The Maine National Guard will hold COVID-19 vaccine clinics at Bath Iron Works beginning Thursday. Kathleen O’Brien/The Times Record

The Maine National Guard will hold COVID-19 vaccination clinics for Bath Iron Works employees beginning Thursday, as cases at the shipyard have increased sharply in recent weeks.

The vaccines will be available to employees of Bath Iron Works both at the shipyard in Bath and at off-site locations, according to a release from the company Friday. One of the state’s largest employers, BIW has been encouraging employees to get vaccinated in recent weeks as new cases at the shipyard continue to be reported.

The shipyard, with a workforce of roughly 6,900, reported 149 COVID-19 cases among employees in April, according to the company website.  The company had reported 37 new cases in March, 64 in February and 137 in January. Since the pandemic reached Maine in March 2020, BIW has reported more than 516 COVID-19 cases, according to the company website.

BIW requested the vaccination clinics and worked with the state’s Department of Health and Human Services and the Maine National Guard to set them up, said Maj. Carl Lamb, public affairs officer for the Maine National Guard.

The Maine National Guard will be using its Department of Defense allocation of vaccine to conduct the clinics, Lamb said. Department of Defense vaccines can be used in cases where they are helping to provide “critical national capabilities,” Lamb wrote in an email to the Press Herald.

BIW officials have repeatedly said the shipyard cannot close because of COVID-19 due to its designation as “critical infrastructure” because it builds destroyers for the Navy. In a written message to employees last month, BIW President Dirk Lesko said the company’s “performance was improving” and that it was making progress on “our overarching goal of reaching a build rate of two ships per year.”

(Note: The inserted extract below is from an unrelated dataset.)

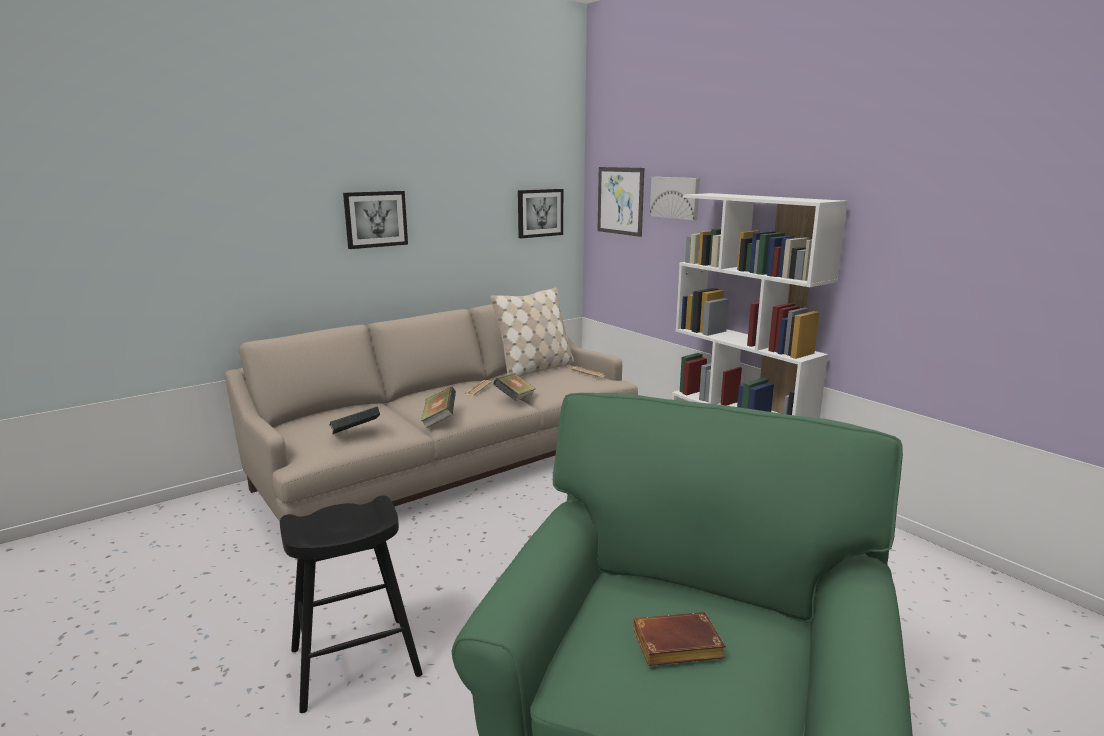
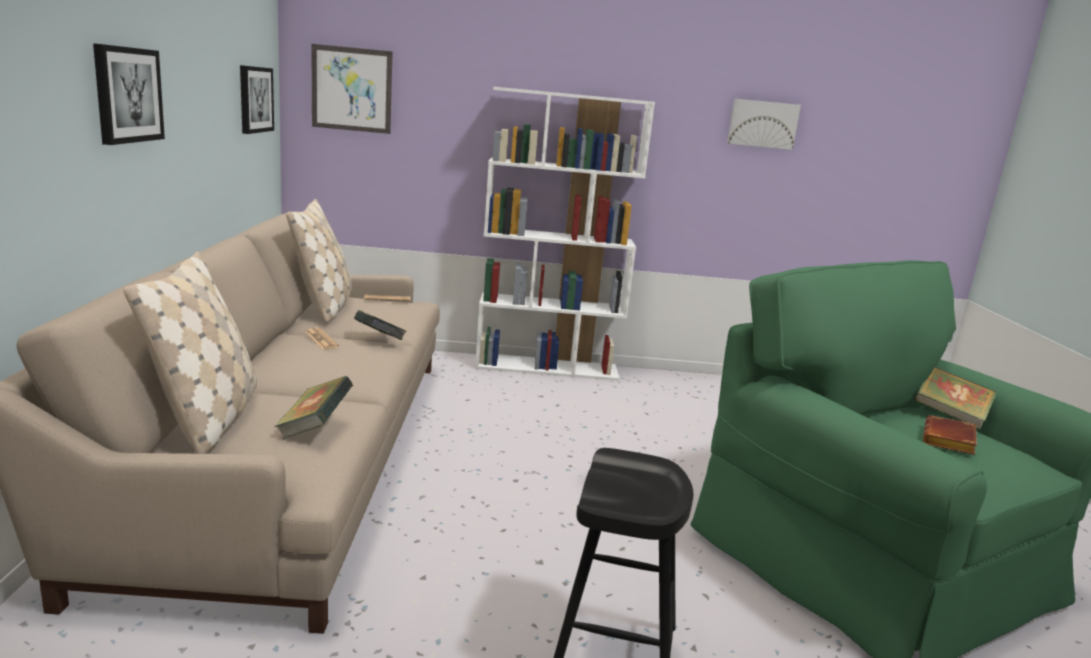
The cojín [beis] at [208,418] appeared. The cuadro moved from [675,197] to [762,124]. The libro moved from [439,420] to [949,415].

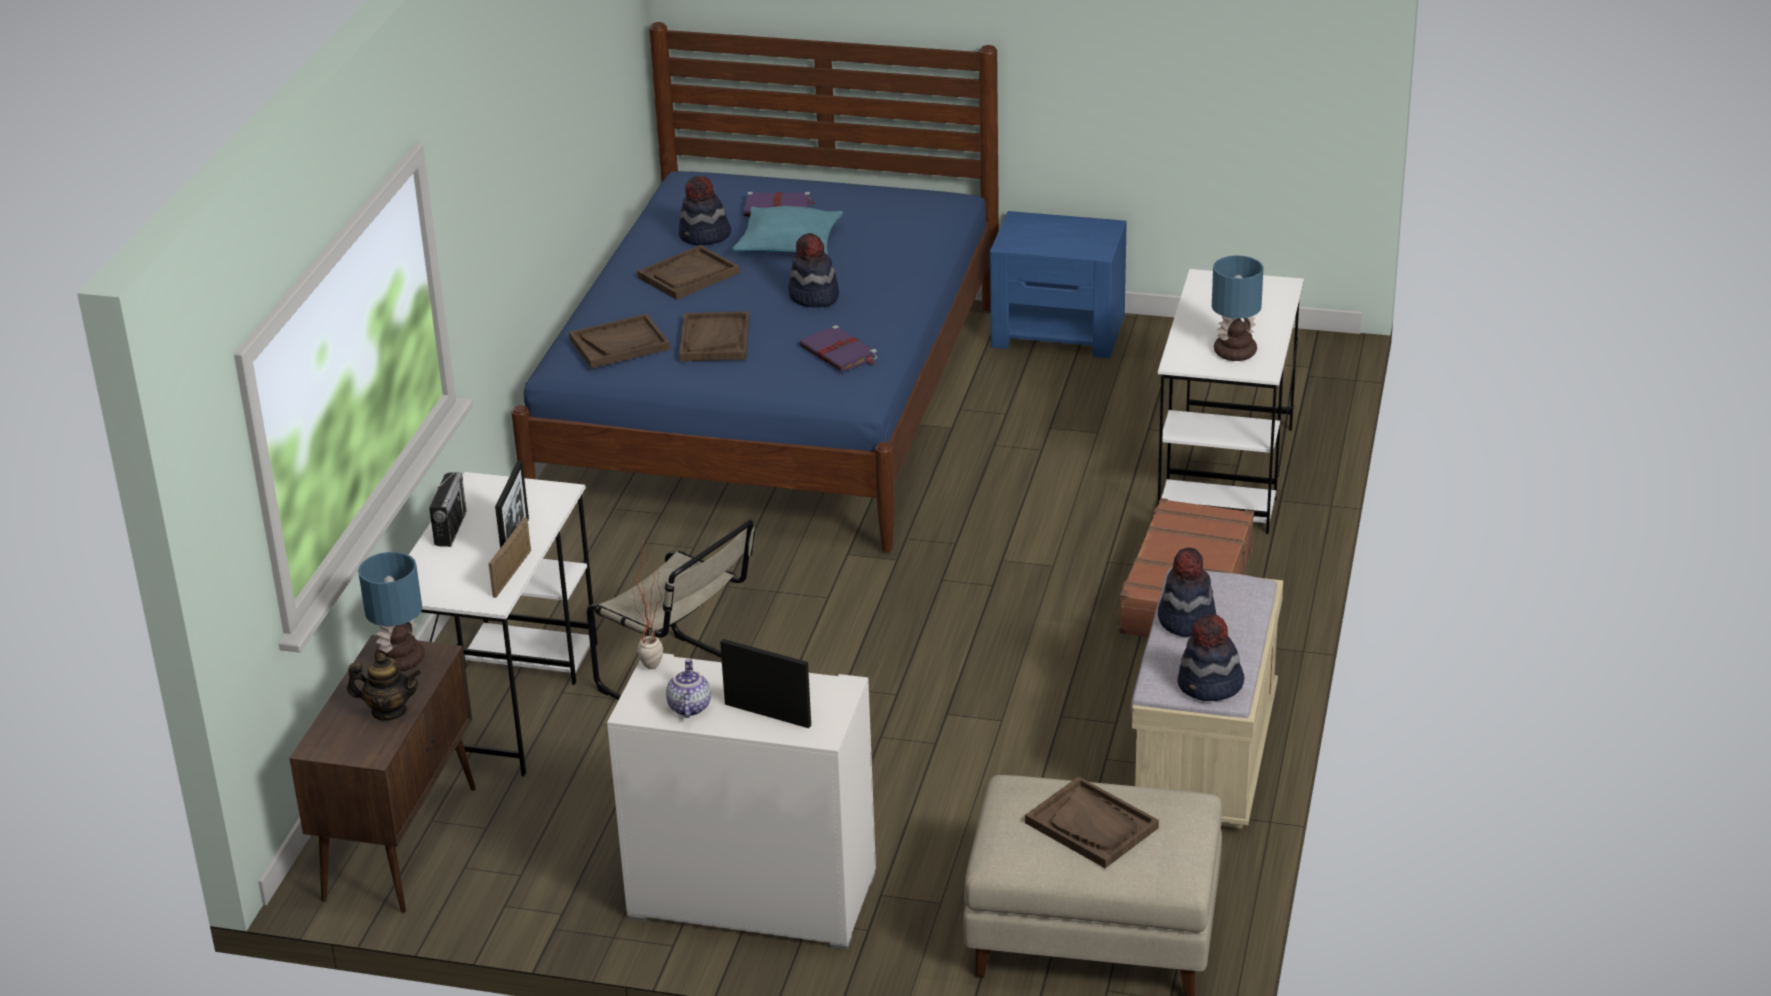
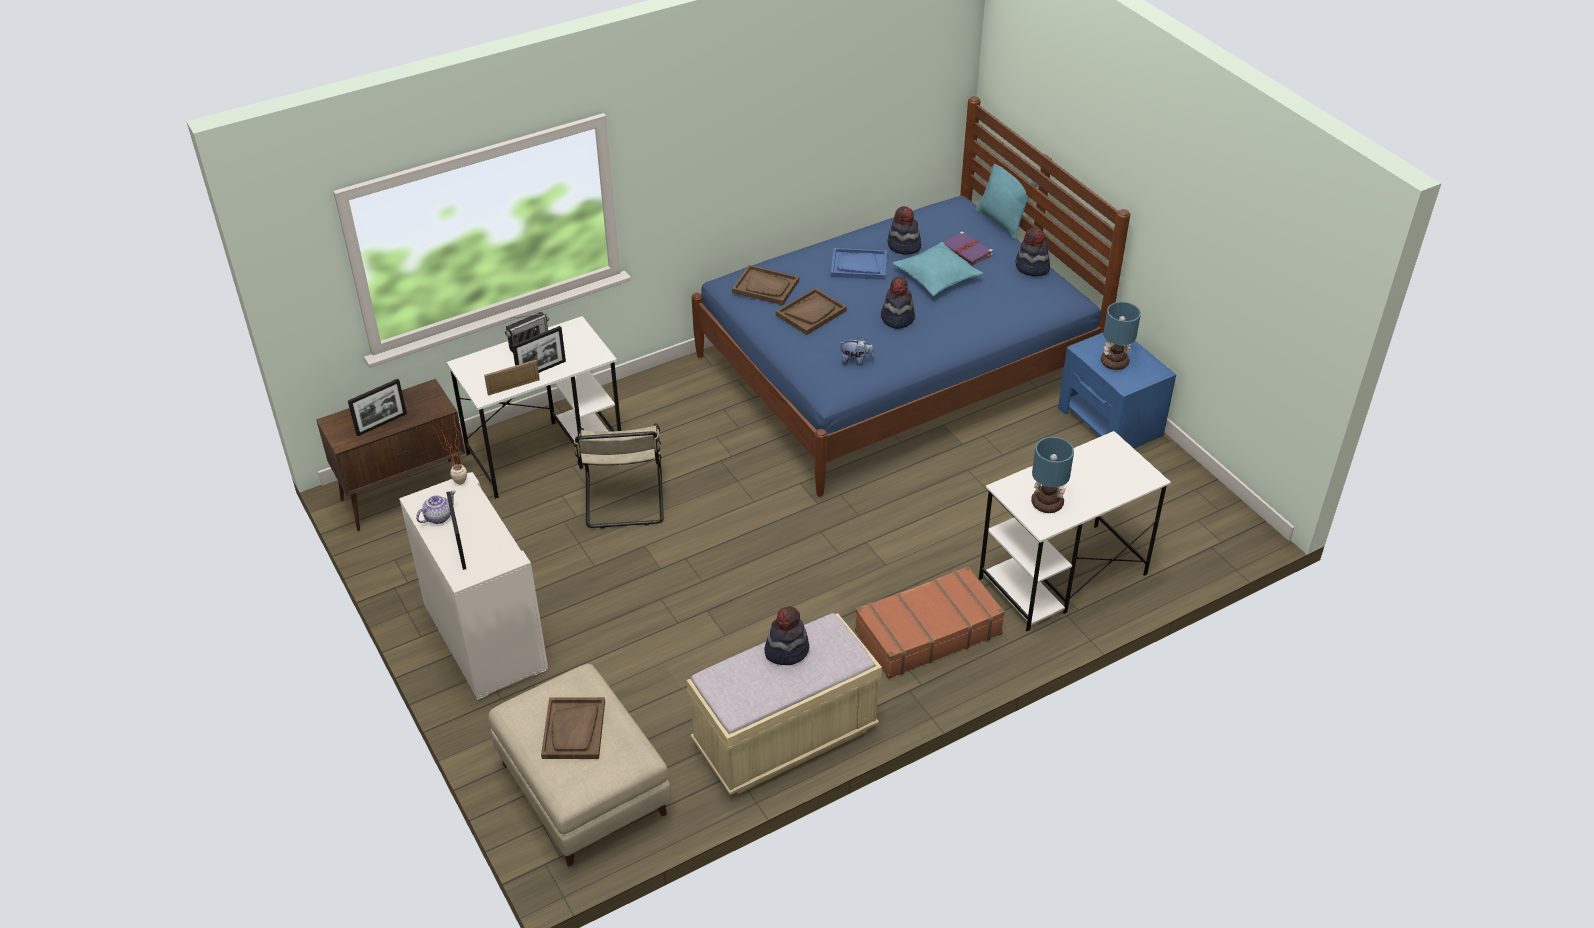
The tetera at [389,711] was replaced by the portarretratos at [381,424]. The bandeja [marrón] at [688,275] became the bandeja [azul] at [858,265]. The libro [morado] at [839,353] was replaced by the peluche at [856,361]. The cojín [turquesa] at [1002,222] appeared. The sombrero moved from [1210,686] to [1032,268]. The lámpara de mesa moved from [401,658] to [1115,362].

Lamb said the Maine National Guard has been involved in COVID-19 responses since the beginning of the pandemic and has worked in administrative support capacities at vaccination sites in Augusta, Auburn and Scarborough. About a dozen guardsmen will on site for the BIW clinic, Lamb said.

In announcing the vaccine clinic in a release Friday, BIW officials said no employees would be forced to get the vaccine. BIW is a subsidiary of aerospace and defense company General Dynamics.

“While the decision to be vaccinated is voluntary, the vaccine is safe and effective at preventing COVID-19 and an important tool in stopping the pandemic, according to the U.S. Centers for Disease Control and Prevention,” the release said in part.

As of Friday, 632,707 Mainers – or 47 percent of the population – had gotten their first dose of COVID-19 vaccine. The number of Mainers who were fully vaccinated stood at 512,381 or 38 percent of the population.